Your assignment –
With the images set aside, retype every record below character for character.

Task inputs –
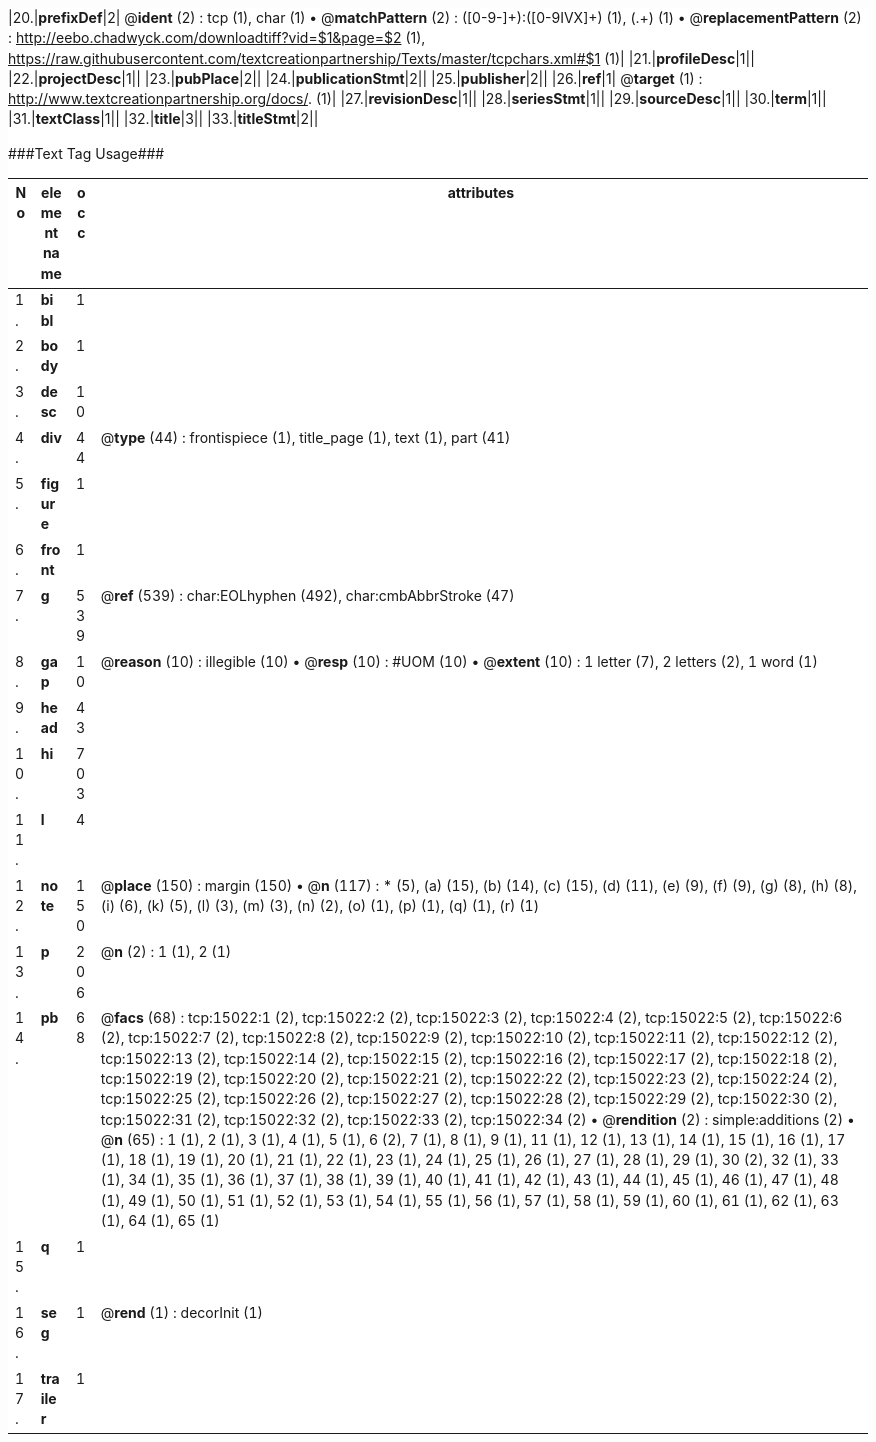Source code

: |20.|__prefixDef__|2| @__ident__ (2) : tcp (1), char (1)  •  @__matchPattern__ (2) : ([0-9\-]+):([0-9IVX]+) (1), (.+) (1)  •  @__replacementPattern__ (2) : http://eebo.chadwyck.com/downloadtiff?vid=$1&page=$2 (1), https://raw.githubusercontent.com/textcreationpartnership/Texts/master/tcpchars.xml#$1 (1)|
|21.|__profileDesc__|1||
|22.|__projectDesc__|1||
|23.|__pubPlace__|2||
|24.|__publicationStmt__|2||
|25.|__publisher__|2||
|26.|__ref__|1| @__target__ (1) : http://www.textcreationpartnership.org/docs/. (1)|
|27.|__revisionDesc__|1||
|28.|__seriesStmt__|1||
|29.|__sourceDesc__|1||
|30.|__term__|1||
|31.|__textClass__|1||
|32.|__title__|3||
|33.|__titleStmt__|2||


###Text Tag Usage###

|No|element name|occ|attributes|
|---|---|---|---|
|1.|__bibl__|1||
|2.|__body__|1||
|3.|__desc__|10||
|4.|__div__|44| @__type__ (44) : frontispiece (1), title_page (1), text (1), part (41)|
|5.|__figure__|1||
|6.|__front__|1||
|7.|__g__|539| @__ref__ (539) : char:EOLhyphen (492), char:cmbAbbrStroke (47)|
|8.|__gap__|10| @__reason__ (10) : illegible (10)  •  @__resp__ (10) : #UOM (10)  •  @__extent__ (10) : 1 letter (7), 2 letters (2), 1 word (1)|
|9.|__head__|43||
|10.|__hi__|703||
|11.|__l__|4||
|12.|__note__|150| @__place__ (150) : margin (150)  •  @__n__ (117) : * (5), (a) (15), (b) (14), (c) (15), (d) (11), (e) (9), (f) (9), (g) (8), (h) (8), (i) (6), (k) (5), (l) (3), (m) (3), (n) (2), (o) (1), (p) (1), (q) (1), (r) (1)|
|13.|__p__|206| @__n__ (2) : 1 (1), 2 (1)|
|14.|__pb__|68| @__facs__ (68) : tcp:15022:1 (2), tcp:15022:2 (2), tcp:15022:3 (2), tcp:15022:4 (2), tcp:15022:5 (2), tcp:15022:6 (2), tcp:15022:7 (2), tcp:15022:8 (2), tcp:15022:9 (2), tcp:15022:10 (2), tcp:15022:11 (2), tcp:15022:12 (2), tcp:15022:13 (2), tcp:15022:14 (2), tcp:15022:15 (2), tcp:15022:16 (2), tcp:15022:17 (2), tcp:15022:18 (2), tcp:15022:19 (2), tcp:15022:20 (2), tcp:15022:21 (2), tcp:15022:22 (2), tcp:15022:23 (2), tcp:15022:24 (2), tcp:15022:25 (2), tcp:15022:26 (2), tcp:15022:27 (2), tcp:15022:28 (2), tcp:15022:29 (2), tcp:15022:30 (2), tcp:15022:31 (2), tcp:15022:32 (2), tcp:15022:33 (2), tcp:15022:34 (2)  •  @__rendition__ (2) : simple:additions (2)  •  @__n__ (65) : 1 (1), 2 (1), 3 (1), 4 (1), 5 (1), 6 (2), 7 (1), 8 (1), 9 (1), 11 (1), 12 (1), 13 (1), 14 (1), 15 (1), 16 (1), 17 (1), 18 (1), 19 (1), 20 (1), 21 (1), 22 (1), 23 (1), 24 (1), 25 (1), 26 (1), 27 (1), 28 (1), 29 (1), 30 (2), 32 (1), 33 (1), 34 (1), 35 (1), 36 (1), 37 (1), 38 (1), 39 (1), 40 (1), 41 (1), 42 (1), 43 (1), 44 (1), 45 (1), 46 (1), 47 (1), 48 (1), 49 (1), 50 (1), 51 (1), 52 (1), 53 (1), 54 (1), 55 (1), 56 (1), 57 (1), 58 (1), 59 (1), 60 (1), 61 (1), 62 (1), 63 (1), 64 (1), 65 (1)|
|15.|__q__|1||
|16.|__seg__|1| @__rend__ (1) : decorInit (1)|
|17.|__trailer__|1||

Exercise response –
Source code

: |20.|__prefixDef__|2| @__ident__ (2) : tcp (1), char (1)  •  @__matchPattern__ (2) : ([0-9\-]+):([0-9IVX]+) (1), (.+) (1)  •  @__replacementPattern__ (2) : http://eebo.chadwyck.com/downloadtiff?vid=$1&page=$2 (1), https://raw.githubusercontent.com/textcreationpartnership/Texts/master/tcpchars.xml#$1 (1)|
|21.|__profileDesc__|1||
|22.|__projectDesc__|1||
|23.|__pubPlace__|2||
|24.|__publicationStmt__|2||
|25.|__publisher__|2||
|26.|__ref__|1| @__target__ (1) : http://www.textcreationpartnership.org/docs/. (1)|
|27.|__revisionDesc__|1||
|28.|__seriesStmt__|1||
|29.|__sourceDesc__|1||
|30.|__term__|1||
|31.|__textClass__|1||
|32.|__title__|3||
|33.|__titleStmt__|2||


###Text Tag Usage###

|No|element name|occ|attributes|
|---|---|---|---|
|1.|__bibl__|1||
|2.|__body__|1||
|3.|__desc__|10||
|4.|__div__|44| @__type__ (44) : frontispiece (1), title_page (1), text (1), part (41)|
|5.|__figure__|1||
|6.|__front__|1||
|7.|__g__|539| @__ref__ (539) : char:EOLhyphen (492), char:cmbAbbrStroke (47)|
|8.|__gap__|10| @__reason__ (10) : illegible (10)  •  @__resp__ (10) : #UOM (10)  •  @__extent__ (10) : 1 letter (7), 2 letters (2), 1 word (1)|
|9.|__head__|43||
|10.|__hi__|703||
|11.|__l__|4||
|12.|__note__|150| @__place__ (150) : margin (150)  •  @__n__ (117) : * (5), (a) (15), (b) (14), (c) (15), (d) (11), (e) (9), (f) (9), (g) (8), (h) (8), (i) (6), (k) (5), (l) (3), (m) (3), (n) (2), (o) (1), (p) (1), (q) (1), (r) (1)|
|13.|__p__|206| @__n__ (2) : 1 (1), 2 (1)|
|14.|__pb__|68| @__facs__ (68) : tcp:15022:1 (2), tcp:15022:2 (2), tcp:15022:3 (2), tcp:15022:4 (2), tcp:15022:5 (2), tcp:15022:6 (2), tcp:15022:7 (2), tcp:15022:8 (2), tcp:15022:9 (2), tcp:15022:10 (2), tcp:15022:11 (2), tcp:15022:12 (2), tcp:15022:13 (2), tcp:15022:14 (2), tcp:15022:15 (2), tcp:15022:16 (2), tcp:15022:17 (2), tcp:15022:18 (2), tcp:15022:19 (2), tcp:15022:20 (2), tcp:15022:21 (2), tcp:15022:22 (2), tcp:15022:23 (2), tcp:15022:24 (2), tcp:15022:25 (2), tcp:15022:26 (2), tcp:15022:27 (2), tcp:15022:28 (2), tcp:15022:29 (2), tcp:15022:30 (2), tcp:15022:31 (2), tcp:15022:32 (2), tcp:15022:33 (2), tcp:15022:34 (2)  •  @__rendition__ (2) : simple:additions (2)  •  @__n__ (65) : 1 (1), 2 (1), 3 (1), 4 (1), 5 (1), 6 (2), 7 (1), 8 (1), 9 (1), 11 (1), 12 (1), 13 (1), 14 (1), 15 (1), 16 (1), 17 (1), 18 (1), 19 (1), 20 (1), 21 (1), 22 (1), 23 (1), 24 (1), 25 (1), 26 (1), 27 (1), 28 (1), 29 (1), 30 (2), 32 (1), 33 (1), 34 (1), 35 (1), 36 (1), 37 (1), 38 (1), 39 (1), 40 (1), 41 (1), 42 (1), 43 (1), 44 (1), 45 (1), 46 (1), 47 (1), 48 (1), 49 (1), 50 (1), 51 (1), 52 (1), 53 (1), 54 (1), 55 (1), 56 (1), 57 (1), 58 (1), 59 (1), 60 (1), 61 (1), 62 (1), 63 (1), 64 (1), 65 (1)|
|15.|__q__|1||
|16.|__seg__|1| @__rend__ (1) : decorInit (1)|
|17.|__trailer__|1||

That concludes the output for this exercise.